Let's begin with a few basic questions.
What is regular sugar made up of?
Regular sugar is made up of glucose and fructose.
Which one is worse?
Fructose is much worse as it leads to belly fat as well as high bad cholesterol.
But you could argue that fructose is found in fruits, say an apple. Surely fruits are good for us.
One of the best explanations to this, I read somewhere went like this. The difference between fructose in an apple and fructose in a soda is the difference between a beautiful fur coat on a wild fox and that same fur on the back of a lady at the opera. It's gorgeous on its original owner (the fox) But on the lady? Not so much.
Now just in case you think that I am getting all sugary and sticky about nothing, let me tell you why the fuss. In the last some years, HFCS has creeped into most things we buy in a grocery store. It is derived from corn, and normally corn syrup isn't very sweet. But once its glucose has been converted into fructose and the corn syrup has been transformed into high-fructose corn syrup, it's very sweet, sweeter than sugar. (More: Read your labels - Top 10 things to look out for)
Next obvious question is why has this fairly recent entrant into the food industry become so popular. There are some very good reasons for that.
It is sweeter than sugar.
It is very very cheap to produce.
It mixes very well with liquids.
And it preserves very well, and adds to the shelf life of the products.

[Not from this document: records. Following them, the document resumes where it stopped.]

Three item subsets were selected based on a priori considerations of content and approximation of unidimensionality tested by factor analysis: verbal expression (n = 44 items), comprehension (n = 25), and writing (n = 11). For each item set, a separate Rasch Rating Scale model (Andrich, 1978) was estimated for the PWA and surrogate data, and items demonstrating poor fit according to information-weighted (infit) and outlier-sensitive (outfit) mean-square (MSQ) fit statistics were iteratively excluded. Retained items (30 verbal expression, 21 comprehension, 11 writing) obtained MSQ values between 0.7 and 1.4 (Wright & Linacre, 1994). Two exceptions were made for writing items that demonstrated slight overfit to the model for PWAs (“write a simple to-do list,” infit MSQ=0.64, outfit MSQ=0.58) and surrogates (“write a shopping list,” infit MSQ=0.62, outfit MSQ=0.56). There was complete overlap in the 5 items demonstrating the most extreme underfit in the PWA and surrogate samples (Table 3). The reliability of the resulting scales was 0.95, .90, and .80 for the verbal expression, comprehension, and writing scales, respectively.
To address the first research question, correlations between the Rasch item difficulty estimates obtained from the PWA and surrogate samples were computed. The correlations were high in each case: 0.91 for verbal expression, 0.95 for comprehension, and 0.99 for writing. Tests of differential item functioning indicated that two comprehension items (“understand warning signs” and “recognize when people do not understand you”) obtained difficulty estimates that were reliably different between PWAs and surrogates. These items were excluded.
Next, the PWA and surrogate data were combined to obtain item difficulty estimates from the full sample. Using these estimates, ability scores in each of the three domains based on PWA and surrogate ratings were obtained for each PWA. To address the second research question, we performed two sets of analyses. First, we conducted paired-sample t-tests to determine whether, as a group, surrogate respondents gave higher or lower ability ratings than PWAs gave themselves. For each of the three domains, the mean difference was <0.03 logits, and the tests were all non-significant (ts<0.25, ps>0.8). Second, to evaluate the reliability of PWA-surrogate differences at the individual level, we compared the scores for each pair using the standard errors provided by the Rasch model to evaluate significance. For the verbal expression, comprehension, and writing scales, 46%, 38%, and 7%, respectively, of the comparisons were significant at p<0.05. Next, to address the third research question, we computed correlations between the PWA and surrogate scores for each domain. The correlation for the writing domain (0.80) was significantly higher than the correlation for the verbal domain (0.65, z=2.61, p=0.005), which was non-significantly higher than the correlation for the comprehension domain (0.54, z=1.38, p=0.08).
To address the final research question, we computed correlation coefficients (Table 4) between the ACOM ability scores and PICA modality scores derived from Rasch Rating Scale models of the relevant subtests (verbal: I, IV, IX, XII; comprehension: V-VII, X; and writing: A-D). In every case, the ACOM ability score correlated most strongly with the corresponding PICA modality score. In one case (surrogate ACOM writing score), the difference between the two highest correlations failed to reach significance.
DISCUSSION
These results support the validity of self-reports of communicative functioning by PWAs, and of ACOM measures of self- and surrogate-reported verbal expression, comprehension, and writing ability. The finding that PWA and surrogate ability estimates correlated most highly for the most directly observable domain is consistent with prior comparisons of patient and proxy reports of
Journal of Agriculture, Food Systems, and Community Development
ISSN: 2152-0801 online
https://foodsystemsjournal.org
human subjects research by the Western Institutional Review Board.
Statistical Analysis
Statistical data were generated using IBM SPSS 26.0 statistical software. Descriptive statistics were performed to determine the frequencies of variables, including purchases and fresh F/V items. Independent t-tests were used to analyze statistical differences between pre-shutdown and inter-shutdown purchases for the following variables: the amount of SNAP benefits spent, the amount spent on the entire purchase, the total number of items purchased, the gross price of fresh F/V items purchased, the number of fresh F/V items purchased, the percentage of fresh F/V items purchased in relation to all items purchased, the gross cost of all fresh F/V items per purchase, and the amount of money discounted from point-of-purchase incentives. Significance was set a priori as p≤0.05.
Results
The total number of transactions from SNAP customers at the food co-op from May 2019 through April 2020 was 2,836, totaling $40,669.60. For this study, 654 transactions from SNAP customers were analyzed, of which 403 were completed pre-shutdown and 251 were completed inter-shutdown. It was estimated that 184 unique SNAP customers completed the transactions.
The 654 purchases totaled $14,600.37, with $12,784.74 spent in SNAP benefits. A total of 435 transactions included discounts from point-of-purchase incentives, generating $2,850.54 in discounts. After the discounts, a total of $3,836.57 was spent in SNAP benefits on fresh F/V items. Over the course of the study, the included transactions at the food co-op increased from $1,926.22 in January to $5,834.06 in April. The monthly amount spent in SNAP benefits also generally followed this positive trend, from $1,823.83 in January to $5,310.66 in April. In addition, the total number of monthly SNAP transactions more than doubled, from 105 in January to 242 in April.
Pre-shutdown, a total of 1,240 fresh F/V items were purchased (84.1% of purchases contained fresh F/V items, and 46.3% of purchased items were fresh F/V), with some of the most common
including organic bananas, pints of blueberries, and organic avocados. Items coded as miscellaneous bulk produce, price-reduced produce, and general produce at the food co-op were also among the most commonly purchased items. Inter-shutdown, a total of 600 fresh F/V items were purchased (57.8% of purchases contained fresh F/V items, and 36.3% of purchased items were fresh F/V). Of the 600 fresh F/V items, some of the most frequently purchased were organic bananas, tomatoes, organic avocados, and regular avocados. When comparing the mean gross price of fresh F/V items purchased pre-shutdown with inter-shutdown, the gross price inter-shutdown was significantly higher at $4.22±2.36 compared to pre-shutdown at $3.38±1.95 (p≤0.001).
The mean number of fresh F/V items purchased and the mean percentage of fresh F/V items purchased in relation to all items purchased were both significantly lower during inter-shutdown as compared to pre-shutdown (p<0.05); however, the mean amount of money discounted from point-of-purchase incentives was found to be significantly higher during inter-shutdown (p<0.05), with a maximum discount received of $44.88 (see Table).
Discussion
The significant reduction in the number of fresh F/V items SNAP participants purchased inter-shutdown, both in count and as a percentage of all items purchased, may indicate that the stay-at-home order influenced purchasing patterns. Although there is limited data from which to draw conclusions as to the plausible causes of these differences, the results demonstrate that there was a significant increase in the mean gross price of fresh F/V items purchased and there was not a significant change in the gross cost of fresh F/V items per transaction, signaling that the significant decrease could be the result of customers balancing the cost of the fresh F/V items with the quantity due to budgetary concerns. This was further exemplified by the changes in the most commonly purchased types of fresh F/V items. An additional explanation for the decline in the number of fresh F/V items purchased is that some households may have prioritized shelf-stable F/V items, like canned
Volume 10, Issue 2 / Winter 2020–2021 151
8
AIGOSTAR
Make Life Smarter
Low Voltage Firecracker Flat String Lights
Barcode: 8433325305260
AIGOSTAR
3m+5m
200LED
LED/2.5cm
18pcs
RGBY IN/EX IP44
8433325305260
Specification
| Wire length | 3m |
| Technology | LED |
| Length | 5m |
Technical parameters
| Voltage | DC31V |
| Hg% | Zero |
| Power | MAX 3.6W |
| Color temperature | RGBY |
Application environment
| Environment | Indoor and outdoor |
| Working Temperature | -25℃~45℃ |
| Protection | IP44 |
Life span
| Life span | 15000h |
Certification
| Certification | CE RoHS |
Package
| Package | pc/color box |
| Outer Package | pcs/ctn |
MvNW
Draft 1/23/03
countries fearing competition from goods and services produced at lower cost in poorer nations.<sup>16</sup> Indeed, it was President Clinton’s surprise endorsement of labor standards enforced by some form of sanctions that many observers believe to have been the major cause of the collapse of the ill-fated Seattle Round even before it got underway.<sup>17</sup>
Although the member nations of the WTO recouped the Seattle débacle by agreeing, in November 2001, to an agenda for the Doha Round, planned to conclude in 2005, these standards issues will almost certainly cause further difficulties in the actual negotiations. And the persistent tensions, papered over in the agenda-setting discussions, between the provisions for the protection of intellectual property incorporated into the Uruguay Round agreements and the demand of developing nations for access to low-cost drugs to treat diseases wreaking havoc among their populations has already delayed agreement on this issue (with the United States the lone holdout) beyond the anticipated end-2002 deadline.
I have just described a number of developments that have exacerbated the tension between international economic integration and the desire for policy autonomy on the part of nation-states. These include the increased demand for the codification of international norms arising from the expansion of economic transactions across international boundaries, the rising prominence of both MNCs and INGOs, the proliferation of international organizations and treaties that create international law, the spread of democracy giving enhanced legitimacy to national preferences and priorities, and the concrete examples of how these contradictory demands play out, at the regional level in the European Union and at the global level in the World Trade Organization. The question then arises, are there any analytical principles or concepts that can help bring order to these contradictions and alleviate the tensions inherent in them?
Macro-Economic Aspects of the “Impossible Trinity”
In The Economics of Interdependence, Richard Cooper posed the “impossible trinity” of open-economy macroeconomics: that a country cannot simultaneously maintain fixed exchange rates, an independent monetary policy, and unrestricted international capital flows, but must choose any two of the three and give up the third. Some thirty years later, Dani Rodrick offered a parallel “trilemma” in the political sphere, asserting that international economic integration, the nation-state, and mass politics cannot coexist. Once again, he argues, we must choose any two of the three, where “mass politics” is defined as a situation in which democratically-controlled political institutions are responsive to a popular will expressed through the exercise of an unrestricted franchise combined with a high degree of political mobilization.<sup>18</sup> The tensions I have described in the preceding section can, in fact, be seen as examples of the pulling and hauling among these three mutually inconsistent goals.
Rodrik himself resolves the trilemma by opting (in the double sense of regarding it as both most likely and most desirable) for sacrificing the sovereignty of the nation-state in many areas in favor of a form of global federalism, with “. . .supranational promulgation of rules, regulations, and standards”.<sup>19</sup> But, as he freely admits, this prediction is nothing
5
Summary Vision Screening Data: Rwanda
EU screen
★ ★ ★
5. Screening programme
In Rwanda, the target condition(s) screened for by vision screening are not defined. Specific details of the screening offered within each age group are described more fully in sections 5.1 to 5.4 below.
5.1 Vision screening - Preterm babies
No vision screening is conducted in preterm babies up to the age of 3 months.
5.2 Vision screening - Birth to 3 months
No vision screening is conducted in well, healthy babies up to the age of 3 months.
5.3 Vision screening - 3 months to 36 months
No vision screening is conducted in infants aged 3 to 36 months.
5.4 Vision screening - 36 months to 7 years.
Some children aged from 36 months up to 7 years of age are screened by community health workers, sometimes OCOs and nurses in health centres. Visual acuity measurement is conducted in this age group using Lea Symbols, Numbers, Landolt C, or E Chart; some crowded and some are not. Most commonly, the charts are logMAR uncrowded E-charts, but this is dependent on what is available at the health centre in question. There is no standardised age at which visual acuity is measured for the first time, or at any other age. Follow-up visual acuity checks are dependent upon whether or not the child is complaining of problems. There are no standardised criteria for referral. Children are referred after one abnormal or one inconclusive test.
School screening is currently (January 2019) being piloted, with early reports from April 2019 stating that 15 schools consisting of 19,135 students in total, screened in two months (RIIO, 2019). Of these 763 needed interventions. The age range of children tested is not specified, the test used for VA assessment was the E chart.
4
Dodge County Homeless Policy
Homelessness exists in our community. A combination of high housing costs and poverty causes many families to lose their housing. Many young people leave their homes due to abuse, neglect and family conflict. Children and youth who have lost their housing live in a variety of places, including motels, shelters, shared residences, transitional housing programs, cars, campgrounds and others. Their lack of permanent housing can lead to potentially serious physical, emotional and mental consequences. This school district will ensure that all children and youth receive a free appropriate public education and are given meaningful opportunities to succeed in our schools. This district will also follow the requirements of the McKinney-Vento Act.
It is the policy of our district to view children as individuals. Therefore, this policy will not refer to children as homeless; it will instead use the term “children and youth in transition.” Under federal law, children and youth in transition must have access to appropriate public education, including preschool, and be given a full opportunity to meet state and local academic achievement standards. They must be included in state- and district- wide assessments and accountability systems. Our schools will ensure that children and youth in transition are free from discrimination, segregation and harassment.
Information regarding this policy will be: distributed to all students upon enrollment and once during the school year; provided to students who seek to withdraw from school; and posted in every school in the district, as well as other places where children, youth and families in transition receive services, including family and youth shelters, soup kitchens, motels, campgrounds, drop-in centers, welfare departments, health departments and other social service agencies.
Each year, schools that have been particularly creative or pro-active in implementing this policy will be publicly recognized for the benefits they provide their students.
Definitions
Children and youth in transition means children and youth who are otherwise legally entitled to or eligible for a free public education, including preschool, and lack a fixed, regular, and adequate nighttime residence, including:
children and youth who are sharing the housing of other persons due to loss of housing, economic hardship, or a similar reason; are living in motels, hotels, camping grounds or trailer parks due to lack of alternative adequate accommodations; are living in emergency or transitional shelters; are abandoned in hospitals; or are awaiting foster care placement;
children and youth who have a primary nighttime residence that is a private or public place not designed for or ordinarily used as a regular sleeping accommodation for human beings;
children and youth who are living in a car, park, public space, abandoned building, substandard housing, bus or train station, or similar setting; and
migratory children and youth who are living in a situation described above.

Then we shouldn't be too surprised that it is being liberally used in almost everything we eat?
Soft drinks, jelly, juice, whole-grain breads, cereals, ketchup, crackers, yogurt, sweet pickles, candy bars, salad dressing, ice cream, I could go on and on. Start reading the labels at the grocery store and you'll be surprised at how often high fructose corn syrup will appear on every shelf. And since these are part of our everyday diet, chances are that we are all consuming highly preserved food items without knowing it.
So while fructose has no benefits, some experts feel it's responsible for growing obesity rates. Others argue that having large doses of white sugar is equally harmful. The bittersweet truth is that, either way, it's empty calories sneaking into our daily diet.